What this task involves
Skip the pictures and write out, word for word, the lines below from the one with "coffee cup: none" through the one with "saltshaker: present [125,235,155,278]", inclusive.

******

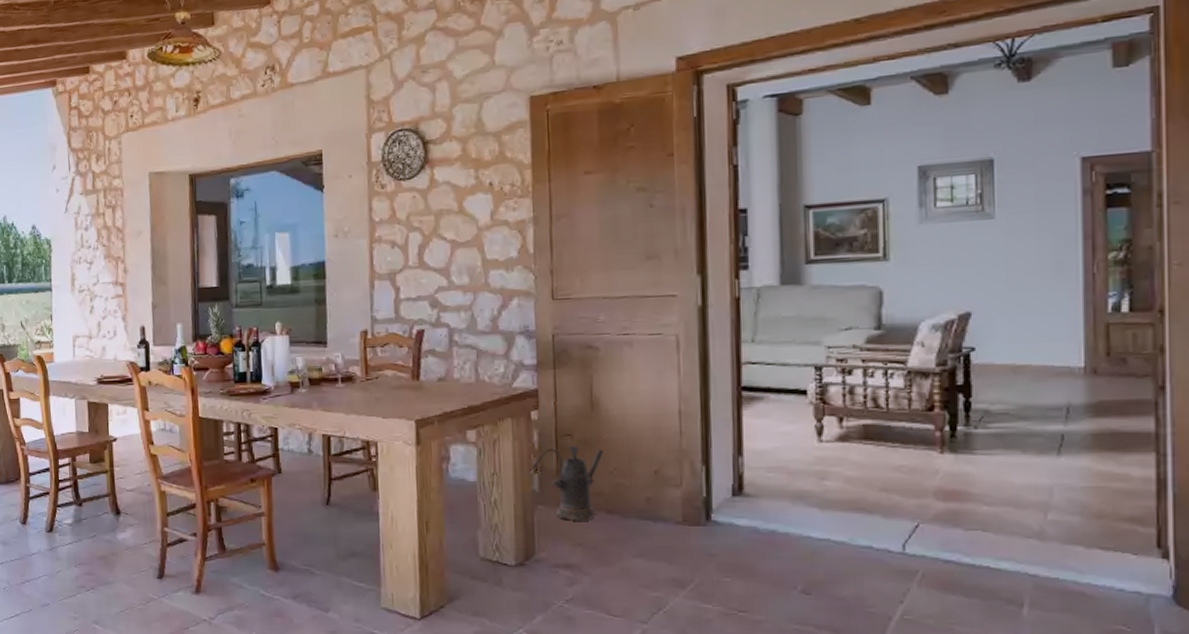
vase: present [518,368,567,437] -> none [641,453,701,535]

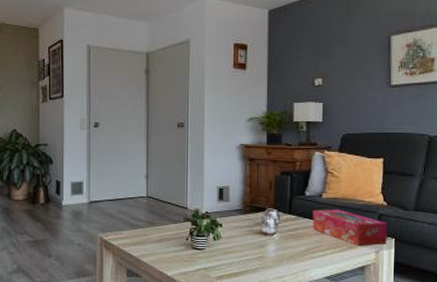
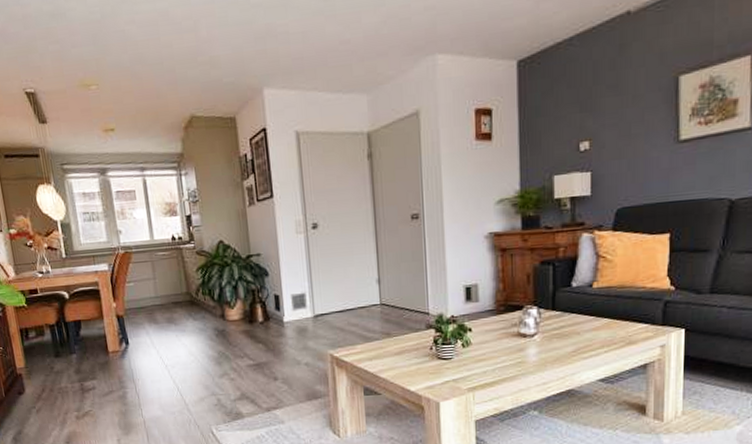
tissue box: present [312,209,388,247] -> none [582,299,676,342]

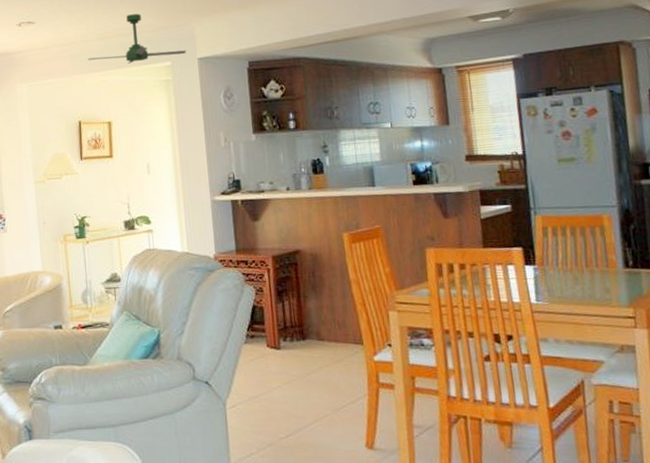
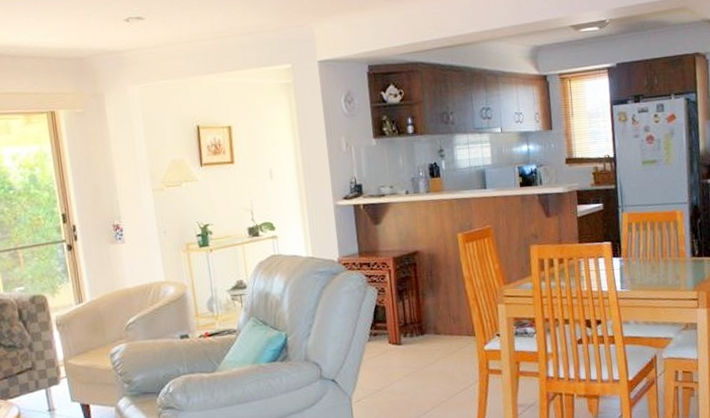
ceiling fan: present [87,13,186,64] -> none [203,12,306,66]

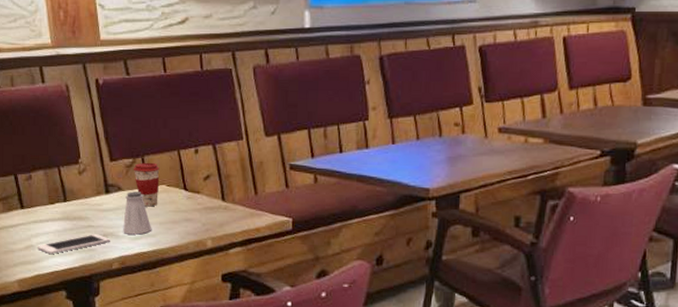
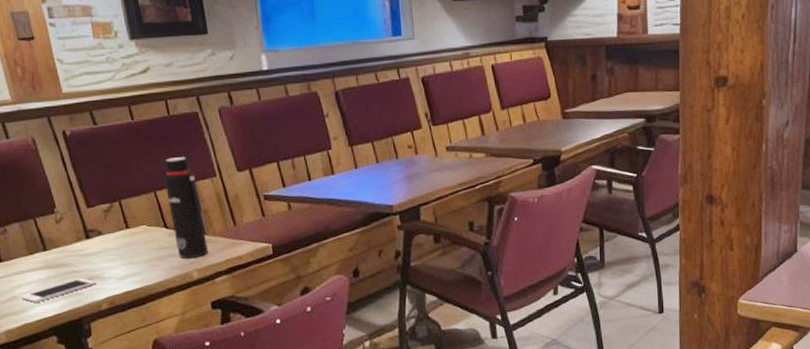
saltshaker: present [123,191,152,235] -> none [107,234,138,275]
coffee cup: present [133,162,160,207] -> none [111,205,141,248]
water bottle: none [189,116,225,225] -> present [163,157,208,259]

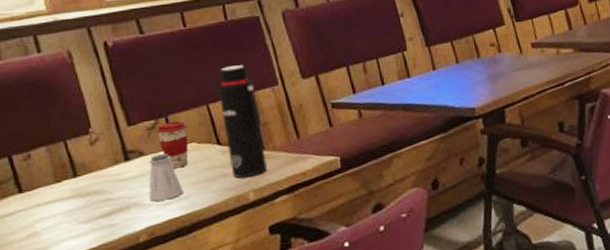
cell phone: present [20,278,97,303] -> none [42,207,135,238]
saltshaker: none [107,234,138,275] -> present [149,154,184,202]
coffee cup: none [111,205,141,248] -> present [155,120,189,169]

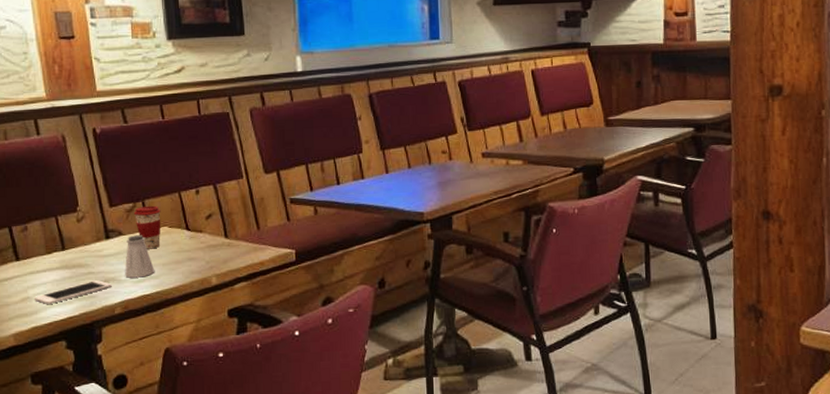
cell phone: none [42,207,135,238] -> present [33,280,112,304]
water bottle: present [218,65,267,178] -> none [189,157,229,263]

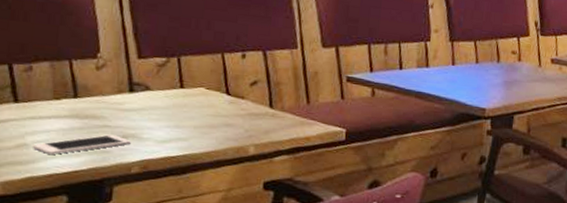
saltshaker: present [125,235,155,278] -> none [148,92,185,138]
coffee cup: present [133,205,161,249] -> none [165,62,199,110]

******

Solved problem
coffee cup: none [111,205,141,248] -> present [155,120,189,169]

cell phone: none [42,207,135,238] -> present [33,280,112,304]
water bottle: present [218,65,267,178] -> none [189,157,229,263]

saltshaker: present [125,235,155,278] -> none [148,92,185,138]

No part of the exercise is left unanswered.